■ Exercise data ■
= = = = = = =

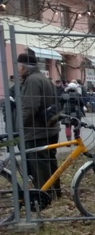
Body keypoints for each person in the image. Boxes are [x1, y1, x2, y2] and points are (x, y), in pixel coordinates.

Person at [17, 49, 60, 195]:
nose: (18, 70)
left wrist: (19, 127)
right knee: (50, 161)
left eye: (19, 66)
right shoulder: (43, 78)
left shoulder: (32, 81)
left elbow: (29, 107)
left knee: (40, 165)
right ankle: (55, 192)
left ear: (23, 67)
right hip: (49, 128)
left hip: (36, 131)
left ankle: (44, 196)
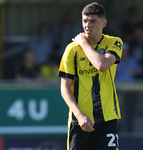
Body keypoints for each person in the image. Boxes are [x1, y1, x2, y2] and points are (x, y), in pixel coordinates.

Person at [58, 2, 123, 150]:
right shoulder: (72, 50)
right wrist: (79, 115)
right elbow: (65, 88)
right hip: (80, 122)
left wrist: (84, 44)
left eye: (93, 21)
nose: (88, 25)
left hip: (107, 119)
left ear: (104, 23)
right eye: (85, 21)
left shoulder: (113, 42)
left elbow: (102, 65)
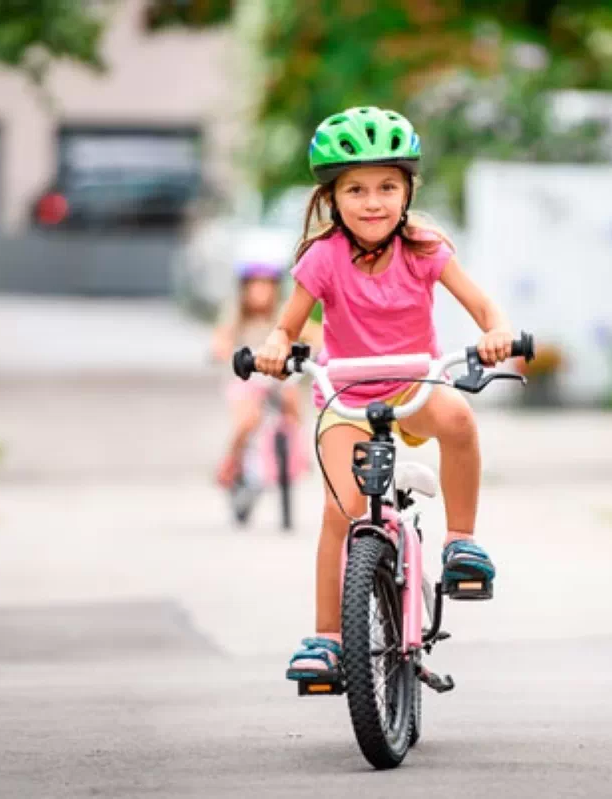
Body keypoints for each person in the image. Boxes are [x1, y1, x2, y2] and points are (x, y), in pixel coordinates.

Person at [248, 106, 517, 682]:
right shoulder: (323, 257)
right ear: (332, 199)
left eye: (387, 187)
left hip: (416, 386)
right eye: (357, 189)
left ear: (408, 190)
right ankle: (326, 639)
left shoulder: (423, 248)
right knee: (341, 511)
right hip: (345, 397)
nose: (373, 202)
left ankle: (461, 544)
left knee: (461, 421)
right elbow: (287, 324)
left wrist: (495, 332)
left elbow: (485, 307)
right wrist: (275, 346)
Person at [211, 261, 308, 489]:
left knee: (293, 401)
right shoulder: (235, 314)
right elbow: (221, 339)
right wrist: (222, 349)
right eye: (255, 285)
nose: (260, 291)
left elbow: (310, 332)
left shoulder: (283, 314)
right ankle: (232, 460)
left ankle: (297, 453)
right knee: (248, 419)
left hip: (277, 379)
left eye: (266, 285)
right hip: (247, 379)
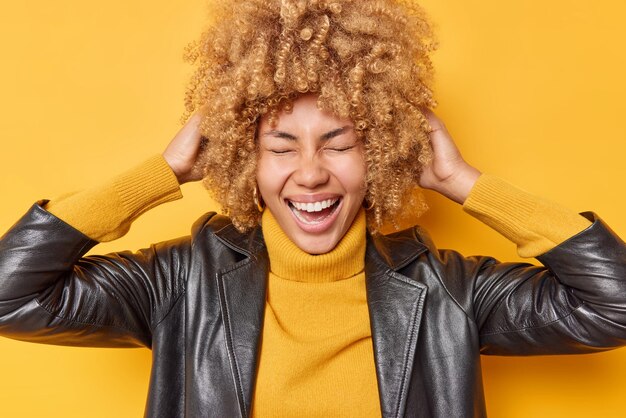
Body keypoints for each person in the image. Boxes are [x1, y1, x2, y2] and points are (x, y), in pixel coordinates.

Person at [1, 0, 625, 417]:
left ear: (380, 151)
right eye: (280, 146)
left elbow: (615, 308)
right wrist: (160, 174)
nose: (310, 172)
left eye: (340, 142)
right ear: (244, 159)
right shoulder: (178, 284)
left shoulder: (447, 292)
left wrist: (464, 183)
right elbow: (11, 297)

= = = = = = =

The entries above are to be returned exactly, without their pictures.

■ Response to this task ■
Body keypoints for each person in the image. Boxes are [x1, y1, x2, y2] and points are (x, y), in pixel coordinates.

Person at [17, 49, 60, 195]:
nose: (18, 70)
left wrist: (19, 127)
right knee: (50, 161)
left eye: (19, 66)
right shoulder: (43, 78)
left shoulder: (32, 81)
left elbow: (29, 107)
left knee: (40, 165)
right ankle: (55, 192)
left ear: (23, 67)
right hip: (49, 128)
left hip: (36, 131)
left ankle: (44, 196)
Body keypoints for each person in the image. Boxes are [x1, y1, x2, y2] and points are (x, y), in pixel coordinates.

Person at [58, 2, 123, 150]:
right shoulder: (72, 50)
right wrist: (79, 115)
right elbow: (65, 88)
right hip: (80, 122)
left wrist: (84, 44)
left eye: (93, 21)
nose: (88, 25)
left hip: (107, 119)
left ear: (104, 23)
right eye: (85, 21)
left shoulder: (113, 42)
left elbow: (102, 65)
Body keypoints for each person in the image. Boxes are [x1, y1, x2, y2] and points are (x, y), in pixel coordinates.

Person at [248, 106, 517, 682]:
right shoulder: (323, 257)
right ear: (332, 199)
left eye: (387, 187)
left hip: (416, 386)
right eye: (357, 189)
left ear: (408, 190)
right ankle: (326, 639)
left shoulder: (423, 248)
right knee: (341, 511)
right hip: (345, 397)
nose: (373, 202)
left ankle: (461, 544)
left knee: (461, 421)
right elbow: (287, 324)
left wrist: (495, 332)
left elbow: (485, 307)
right wrist: (275, 346)
Person at [211, 261, 308, 489]:
left knee: (293, 401)
right shoulder: (235, 314)
right elbow: (221, 339)
right wrist: (222, 349)
right eye: (255, 285)
nose: (260, 291)
left elbow: (310, 332)
left shoulder: (283, 314)
right ankle: (232, 460)
left ankle: (297, 453)
right knee: (248, 419)
left hip: (277, 379)
left eye: (266, 285)
right hip: (247, 379)
Body keypoints for each person in the image. Boxes are [x1, y1, x2, y2] and points are (x, y), in pixel coordinates.

Person at [1, 0, 625, 417]:
left ear: (380, 151)
right eye: (280, 146)
left elbow: (615, 308)
right wrist: (160, 174)
nose: (310, 172)
left eye: (340, 142)
right ear: (244, 159)
right shoulder: (178, 284)
left shoulder: (447, 292)
left wrist: (464, 183)
right elbow: (11, 297)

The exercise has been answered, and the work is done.